La bottiglia non è la classica da tre quarti ma deve essere da litro, proprio per migliorarne la convivialità e il prezzo vuole essere imposto a dieci Euro, che equivalgono ai sette euro e mezzo della bottiglia tradizionale. Ai produttori che hanno voluto fornire le loro uve è stato pagato un prezzo superiore del 20% ai massimi di mercato, se hanno rispettato i disciplinari richiesti dall’azienda. Il prezzo finale al consumatore di dieci Euro, dice sempre Oscar, è un prezzo “democratico” perché vuole remunerare nella giusta misura tutti i componenti la filiera di produzione.
Quando assaggi un vino e ti piace, ricorda Oscar, puoi dire che “il vino fa unire la terra al cielo”.
Per il lancio del prodotto l’azienda ha voluto investire una grossa fetta del fatturato in pubblicità sui principali quotidiani nazionali e in spot pubblicitari da 7, 15 e 30 secondi sulle reti televisive. Per il momento si vuole tenere lontana dalla pubblicità sulla rete internet, ritenuta non ancora matura per una promozione di largo respiro.
Più che un costo di marketing lo si è considerato un investimento in ricerca, proprio per vedere l’impatto sul mercato nazionale e mondiale. L’obiettivo finale, se la “ricerca” darà i risultati sperati, è di moltiplicare di un fattore cento il fatturato entro un numero ragionevole di anni. Altro obiettivo, ancora più importante, cui Oscar tiene molto, è quello di legare il nome del vino, nelle prossime annate, alla regione da cui proviene. Insomma gli piacerebbe che si chiamasse Già Piemonte ed è disposto a regalare l’idea alla Regione Piemonte.
Intanto che Oscar parla, Già impone la sua presenza ai nostri apparati olfattivi. Il naso riconosce quella nota vinosa di frutti rossi maturi che si alterna e spesso sovrasta l’odore gradevole ma deciso del legno fresco dei banchi nuovi su cui siamo seduti.
Intanto partono gli spot. Su uno sfondo di campagna di Langa ecco un viso di “nonno” piemontese, che in puro dialetto ricorda i vini che si bevevano una volta Già prima di natale ed erano così buoni “Um piasaria … d’na vota”. Ad accompagnare le immagini del testimonial Felice Marino, ex partigiano e produttore di ottima farina, si ascolta una suadente musica composta da Gian Maria Testa.

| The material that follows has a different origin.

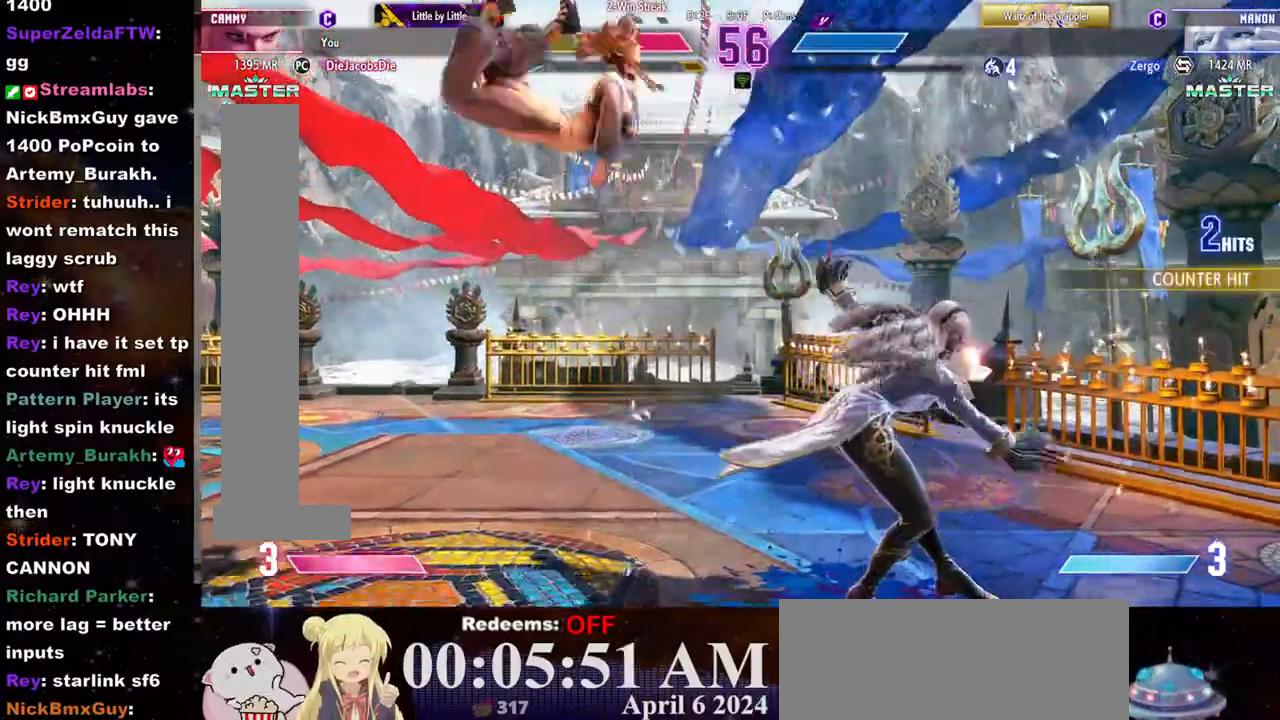
{"buttons": [], "left_stick": "left", "events": [[17, "CROSS", "up"], [17, "SQUARE", "up"], [100, "CROSS", "down"], [100, "left_stick", "left"], [117, "SQUARE", "down"], [183, "CROSS", "up"], [183, "SQUARE", "up"]]}
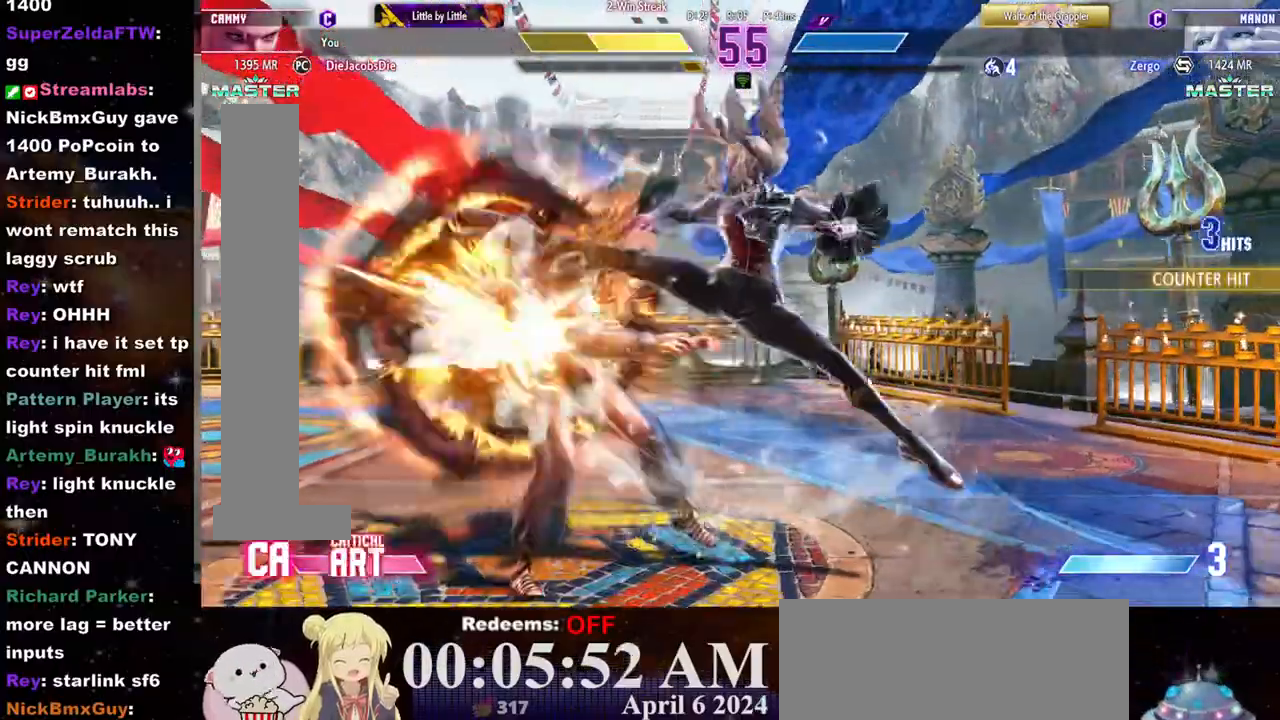
{"buttons": [], "left_stick": "center", "events": [[350, "left_stick", "center"], [383, "CROSS", "down"], [383, "SQUARE", "down"], [450, "CROSS", "up"], [450, "SQUARE", "up"]]}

La mano intanto ha preso il bicchiere e il naso riconosce un bel profumo vinoso, di spezie, di frutti rossi, la memoria richiama emozioni di castagne arrosto attorno a una stufa. La bocca ne prende un sorso e sente una bella morbidezza, dei leggeri tannini e poi una sensazione di persistenza che si prolunga nel tempo, accompagnata da un’ampia salivazione e da una eccezionale e piacevole sapidità. Nel buio della sala tra uno spot e il successivo, l’occhio vola sulla neve che scende, fuori, sulla strada, illuminata dalla luce gialla dei lampioni davanti al Palazzo dell’Orologio.
Prima di lasciare la sala ancora un filmato di tre minuti su Mirafiore, come e perché nasce, con la storia di Emanuele di Mirafiore, figlio morganatico del re Vittorio Emanuele II e della “bela Rusin” e le interviste a chi rappresenta oggi l’azienda, il Direttore Generale Giovanni Minetti, ma anche i cantinieri Bruno Enrione e Andrea Cassinelli, il responsabile della gestione agricola Alberto Grasso ma anche Franco Drocco, operaio del reparto vini rossi.
La cena da Cesare
Continuiamo gli assaggi del vino nel ristorante da Cesare di Villa Contessa Rosa, a cento metri dal Palazzo dell’Orologio, con i cibi preparati da Cesare Giaccone e dai suoi ragazzi. La cena meriterebbe un racconto a parte ma non possiamo fare a meno di elencare almeno i piatti serviti, con i relativi vini.
Attorno alle due tavole rotonde siamo circa una quindicina.
Si parte con una croccante e deliziosa fritturina di acciughe diliscate, con relativo bis.
A seguire una strepitosa bagna cauda di vecchia Langa con le verdure a parte e l’aglio abbondante che sfrigola nell’olio tenuto in temperatura dalla fiammella sotto al tegame.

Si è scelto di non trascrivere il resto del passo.